Excerpted passage Start Marker

According to a report from the IMS Institute for Healthcare Informatics, total spending on prescription drugs in the US rose 12.2 percent to nearly $425 billion in 2015, driven by the launch of new medicines for cancer and hepatitis C, as well as price increases for older products. The annual growth rate was below the 14.2-percent rise seen in 2014, although the report predicts that spending will continue to increase at a steady mid-single-digit rate through 2020.
"Drug spending growth remains at historically high levels, even as it's moderated from 2014," remarked Murray Aitken, executive director of the IMS Institute. "A surge of new drugs being approved and becoming available for patients is a driver of increased costs," Aitken added. IMS estimates that US spending on prescription drugs will reach between $610 billion and $640 billion in 2020.
The report indicated that last year, more than half of the spending growth came from drugs approved within the past two years, with specialty medicines, such as those for hepatitis C, cancer and multiple sclerosis, accounting for $151 billion of the total, an increase of 20 percent from 2014. IMS noted that while 250 000 patients were treated last year with the new generation of hepatitis C therapies from Gilead Sciences, AbbVie and Merck & Co., up from 170 000 in 2014, the number of people starting treatment slowed as the year progressed. According to IMS, this suggests that many of those most in need of the medicines may have received them.

Excerpted passage End Marker

• Exercise instructions:
- 1) Rewrite the passage on US drug spending from "According to a" up to and including "billion in 2020.", swapping "prescription drugs" for "prescription medicines".
- 2) Answer these questions from the report on US drug spending:
(a) By what percentage did total US spending on prescription drugs rise in 2015?
(b) Who is the executive director of the IMS Institute?
(c) How many patients were treated last year with the new generation of hepatitis C therapies?
- 3) Carry the report on US prescription drug spending forward from its final sentence.

Record excerpts Start Marker

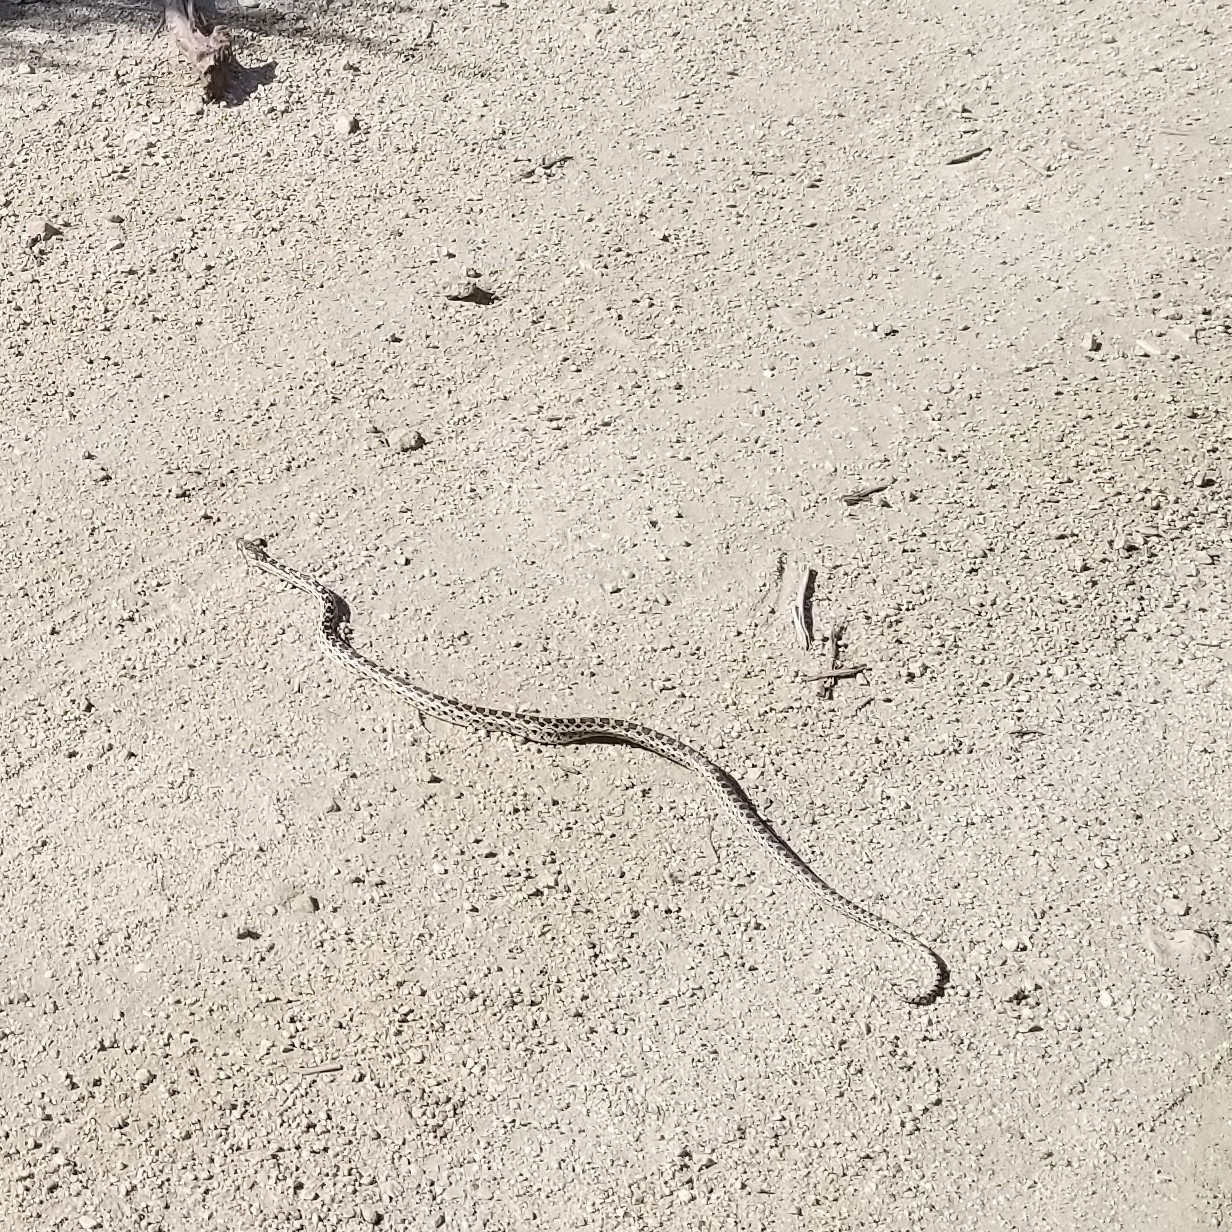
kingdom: Animalia
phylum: Chordata
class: Squamata
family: Colubridae
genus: Pituophis
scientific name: Pituophis catenifer
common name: Gopher snake
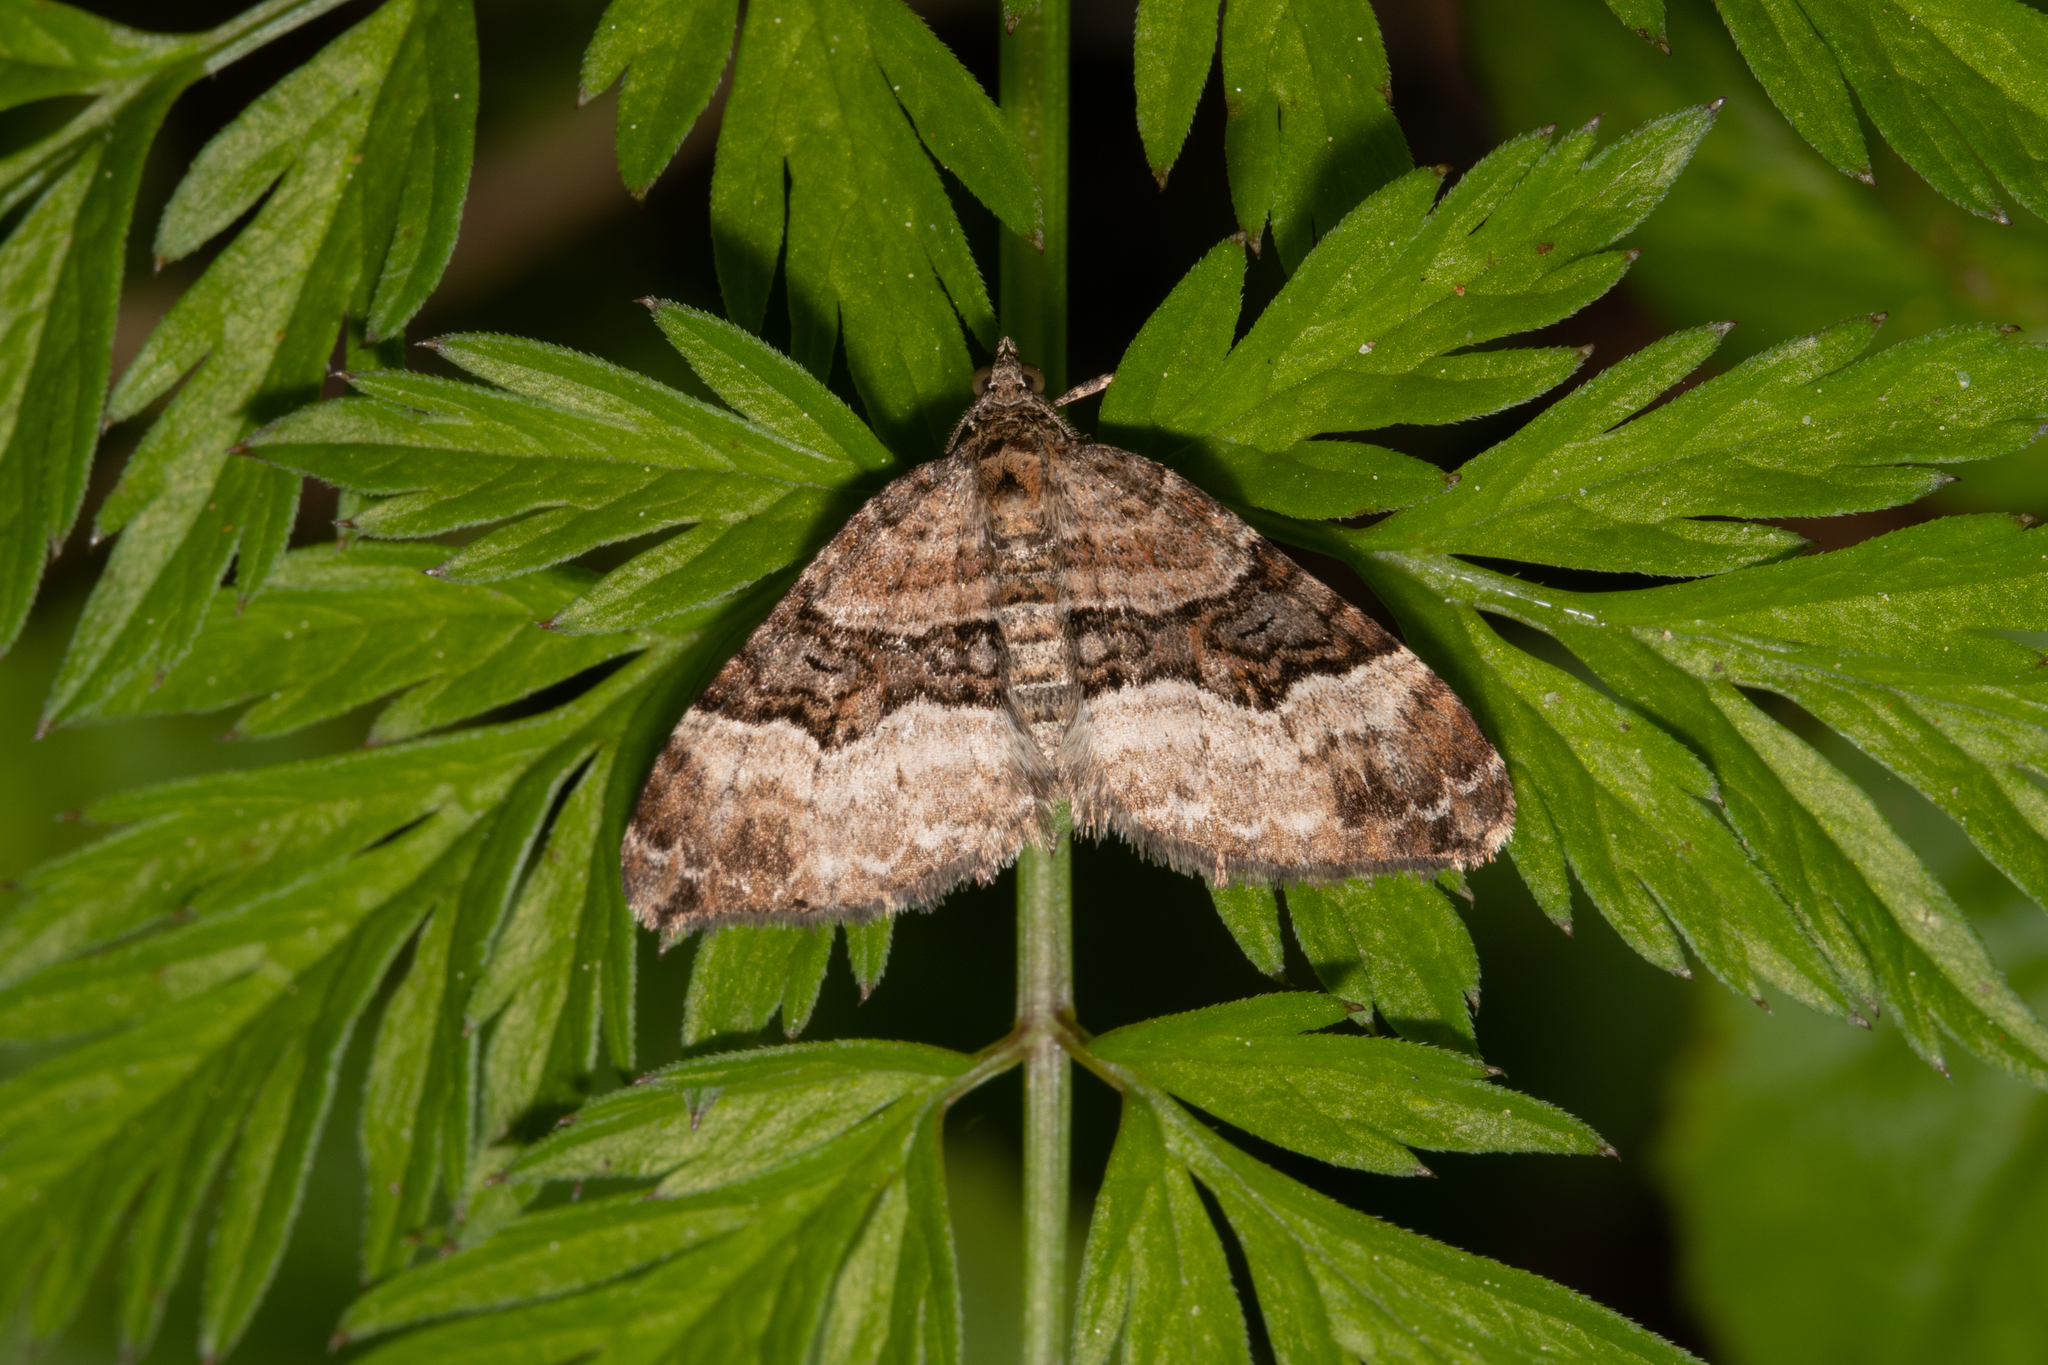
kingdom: Animalia
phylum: Arthropoda
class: Insecta
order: Lepidoptera
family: Geometridae
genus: Xanthorhoe
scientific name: Xanthorhoe biriviata
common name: Balsam carpet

Record excerpts End Marker

• Answers to the problems:
- 1)
According to a report from the IMS Institute for Healthcare Informatics, total spending on prescription medicines in the US rose 12.2 percent to nearly $425 billion in 2015, driven by the launch of new medicines for cancer and hepatitis C, as well as price increases for older products. The annual growth rate was below the 14.2-percent rise seen in 2014, although the report predicts that spending will continue to increase at a steady mid-single-digit rate through 2020.
"Drug spending growth remains at historically high levels, even as it's moderated from 2014," remarked Murray Aitken, executive director of the IMS Institute. "A surge of new drugs being approved and becoming available for patients is a driver of increased costs," Aitken added. IMS estimates that US spending on prescription medicines will reach between $610 billion and $640 billion in 2020.

- 2)
(a) 12.2 percent
(b) Murray Aitken
(c) 250 000

- 3)
The analysis also found that pharmaceutical companies offered price concession and rebates totalling $115.3 billion in 2015, more than double the $52.4 billion offered in 2009. IMS estimated that after rebates and other price discounts, drugmakers received $309.5 billion for US prescription medicines last year, up 8.5 percent from 2014, but down from growth of 10.5 percent in the prior year. "For all the headlines, drug spending growth has moderated in 2015," Aitken commented.
According to IMS, the average net price increase for branded drugs was 2.8 percent in 2015, versus 12.4 percent using wholesale prices. "That reflects the new dynamics in the marketplace, where we have heightened competition in several major therapy areas, including diabetes, with manufacturers taking price concessions through rebates," said Aitken. Meanwhile, spending on branded drugs facing new generic medicines fell $14.2 billion in 2015, versus a decline of $32.6 billion in 2012.
Commenting on the report, the Pharmaceutical Research and Manufacturers of America said that the findings confirm that drug costs are moderating "due to a competitive marketplace for medicines where large, powerful purchasers negotiate aggressively and generic utilisation rates are nearly 90 percent."